We often see articles comparing Paid Search and SEO or pitting them against each other, which should you invest in, pro’s and con’s etc. We don’t think this is the best approach when it comes to devising your digital marketing strategy. Paid Search and SEO should complement each other, and work together to achieve targets. 

We often see Paid Search and SEO teams work in silo, not sharing valuable insights and learnings. To put it simply, we don’t like this approach. We prefer to share research and insights, and have team wide visibility of what’s going on for our clients. This allows us to be more efficient with our time and budget, and identify any improvements or wins we wouldn’t have been aware of without cross team collaboration. Our clients benefit from efficiencies and the results generated. 

So, how do we work together? Here’s just 5 of the things that we collaborate on;

1. New website pages / Category Expansions

Expanding the site to target more keywords is good SEO practice, we want to ensure we’re able to rank for core keywords and having pages targeted towards these keywords with relevant content is key. 

When we’re advising on new pages to clients, we also consider how we can use these pages from a paid perspective, and also use paid search term data to inform us of how users are searching already and whether there’s any pages that would further improve our paid efforts. We recently identified category pages that although weren’t top priority from an organic perspective, would enable us to expand our search campaigns and reach new high intent keywords, and then over time we’d rank organically for this page too.

2. Keyword Research

Keyword research is the starting point for most paid and organic activity. Why double up on the work? We produce a KW research sheet between both teams, allowing us to get full insight into the keywords we should be prioritising both organically and paid for. We often use different KW tools, so this also gives a really well rounded view of KW competitiveness and average search volumes. We categorise keywords based on topic or category, as well as intent - this helps inform account structure for paid and gives insight into how users are searching.

3. Testing New Keywords

Ranking for a new keyword organically can be a long process, especially if competition is high. A great way to test the water and see what results a newly identified keyword can generate is to add it to your paid search activity. Paid campaigns can start running in a matter of hours after going through Google’s review process, much quicker than the months it can take for a page to rank organically.

Once you’re happy that you think the keyword is worth pursuing organically, you can leave paid activity running until you’re ranking where you need to be organically. If the keyword falls flat on paid, then it might be worth investing SEO time elsewhere.

On the flipside, you can also review historical paid keyword data to identify anything that’s performed well that isn’t capturing organic traffic currently, you can then look to include these as part of your SEO strategy. 

4. Brand Campaigns

To bid or not to bid, that is the question. The answer traditionally involves a well worded discussion between an SEO and a PPC, but we can all reap the rewards of a brand campaign with some careful consideration and paying attention to brand performance more holistically. 

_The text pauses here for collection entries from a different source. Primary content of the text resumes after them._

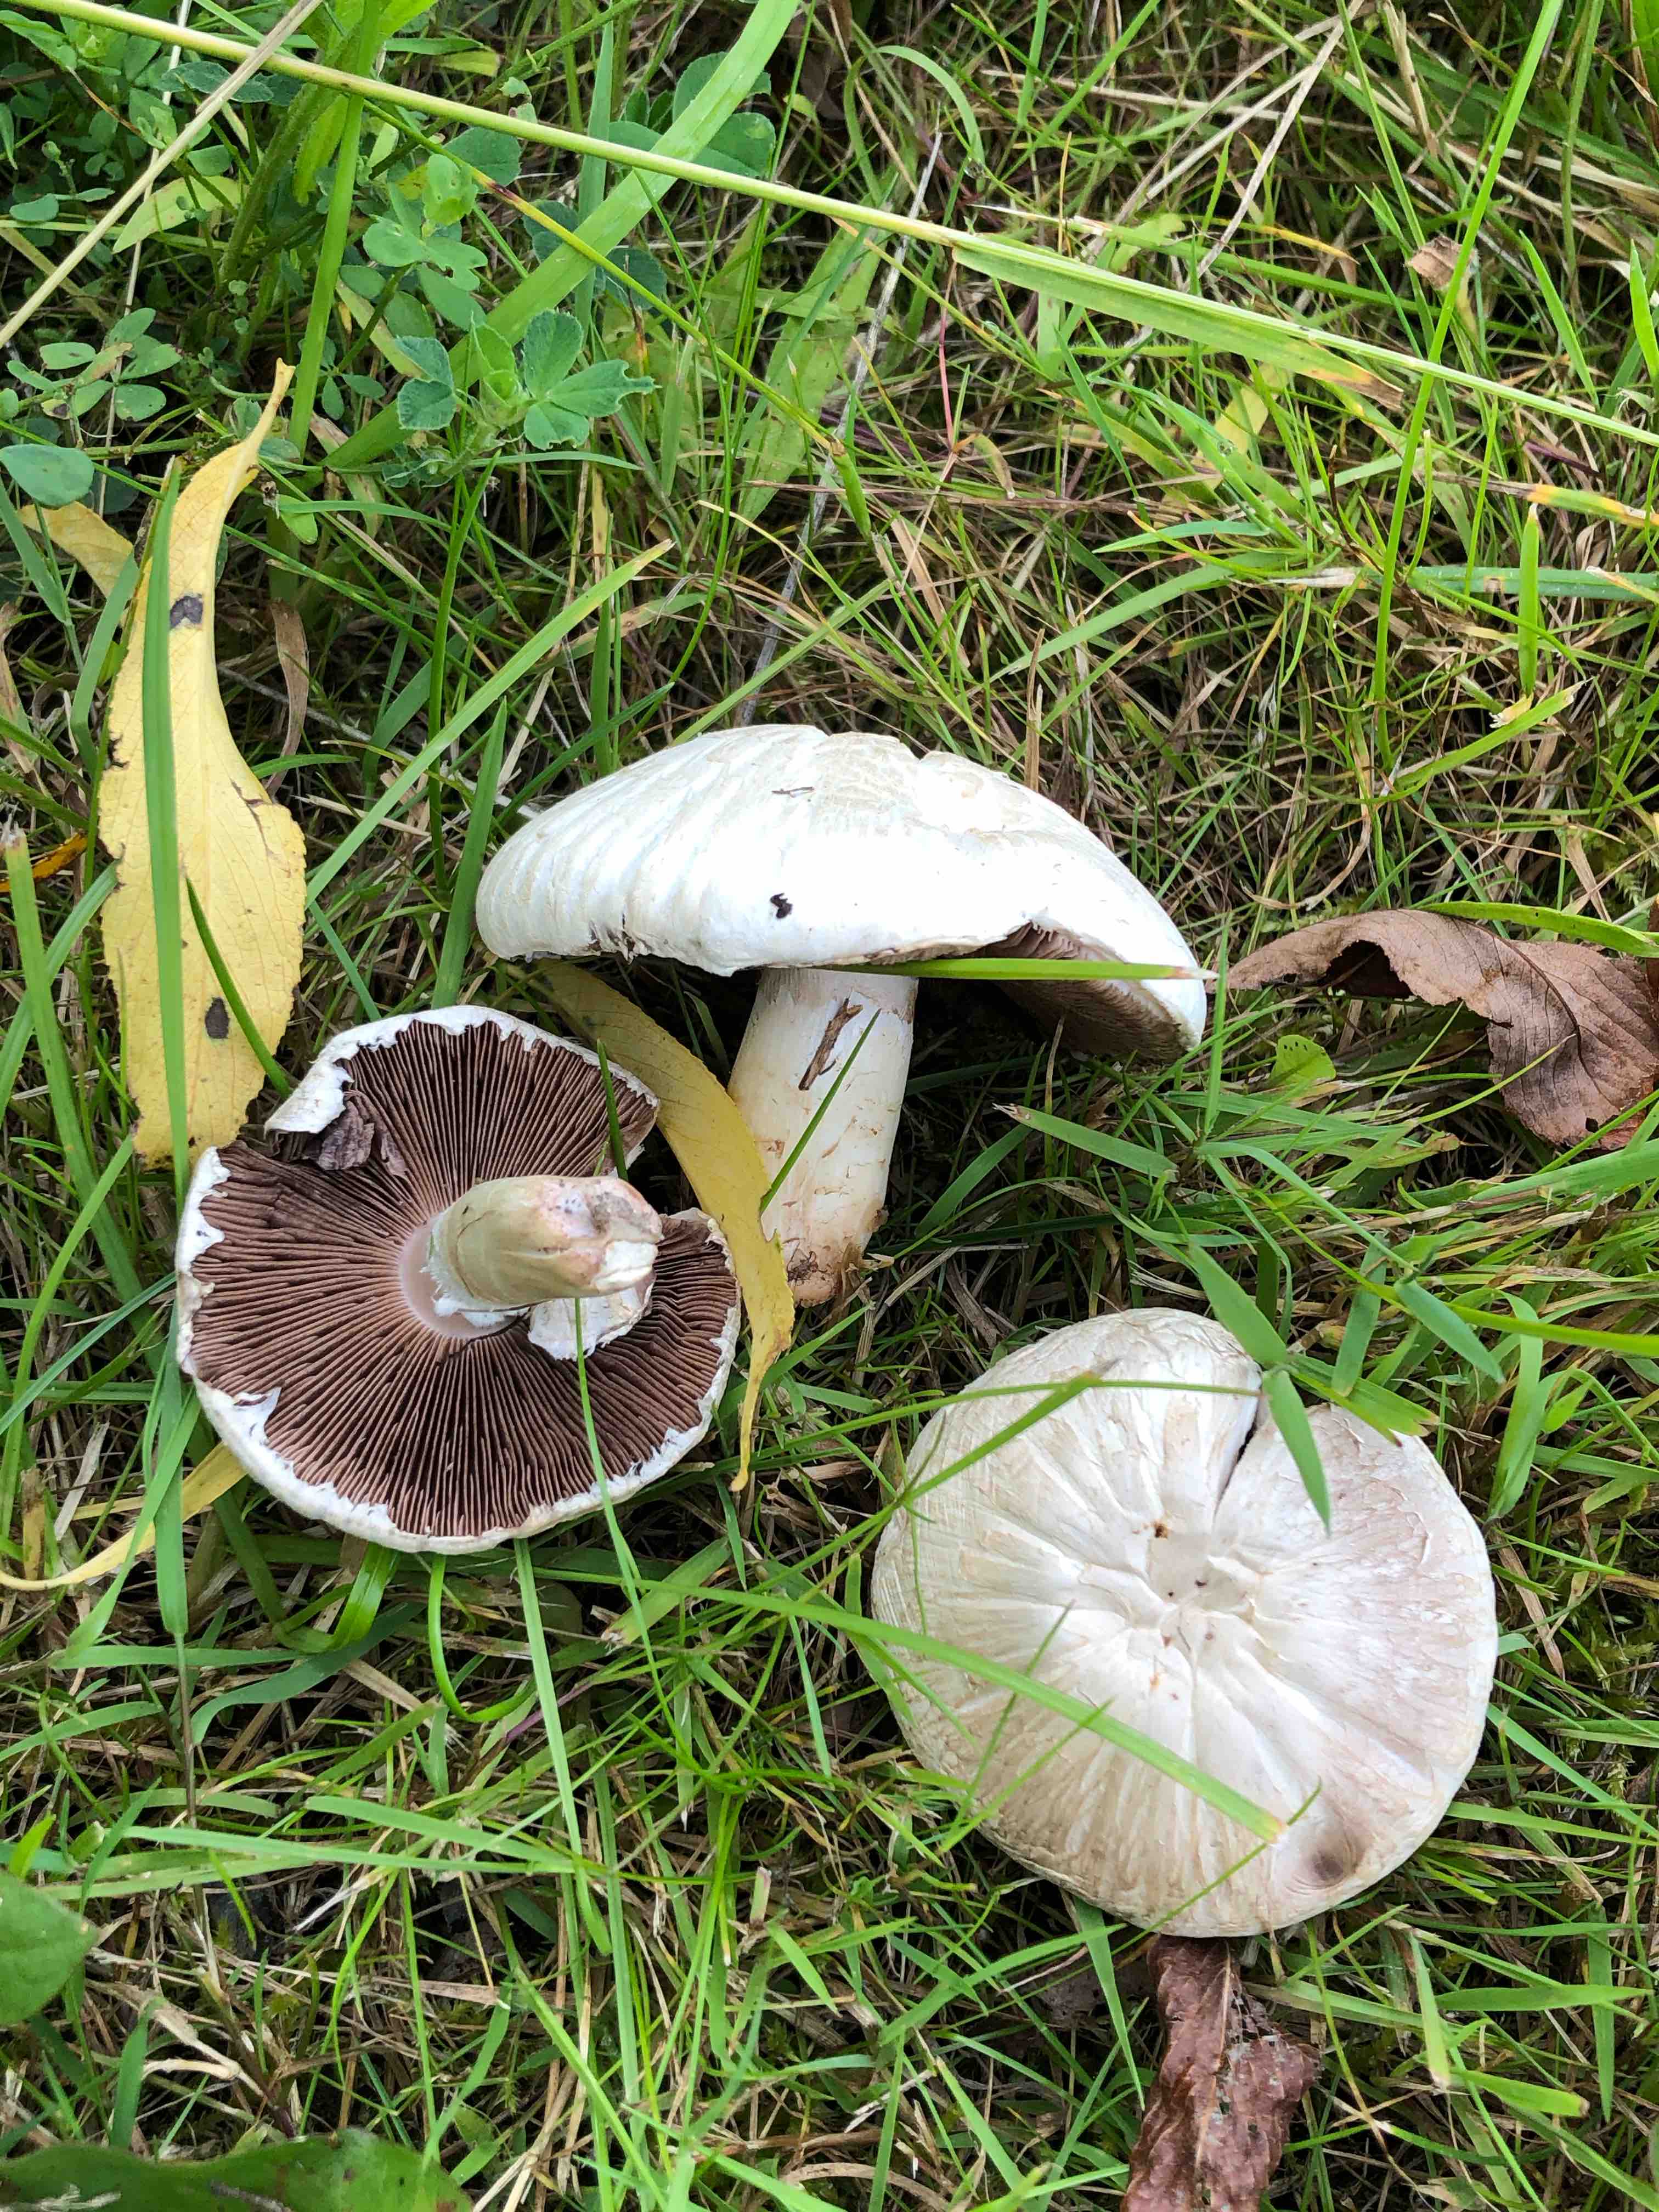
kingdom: Fungi
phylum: Basidiomycota
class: Agaricomycetes
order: Agaricales
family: Agaricaceae
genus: Agaricus
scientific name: Agaricus campestris
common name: mark-champignon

Ads over the years have become more dominant in SERP’s, with Shopping and Search ads often taking everything above the fold, pushing organic results down. With competitors bidding on your brand too, it has left advertisers with little choice but to serve ads for their brand name, ensuring they are prominent in SERP’s and protecting their brand. 

This is often seen as a negative for SEO, with paid stealing brand traffic. 

However working together you can find a budget that works, and it’s possible to control the message on paid which isn’t as easy organically. It can also work in SEO’s favour to have a branded ad, for those users that scroll to organic listings, if they’ve already seen an ad it acts as a trust signal. Especially useful for smaller brands that don’t quite have the brand kudos that competitors may have.

5. Ad Copy

Using metrics like click through rate, we can identify what ad copy is resonating well with audiences across paid and then use this ad copy to inform on-page SEO efforts such as titles, meta’s and website copy. Making even small tweaks to these can lead to improved organic rankings. 

Key Takeaways

Drive efficiencies by collaborating and sharing learnings across paid and organic activity. Even just ensuring the wider account team has visibility on what’s being worked on and prioritised can lead to a new idea. 

Share research and reports, question each other and share ideas,, and ultimately work towards the same goal. Fixating on service specific goals can hinder wider account performance.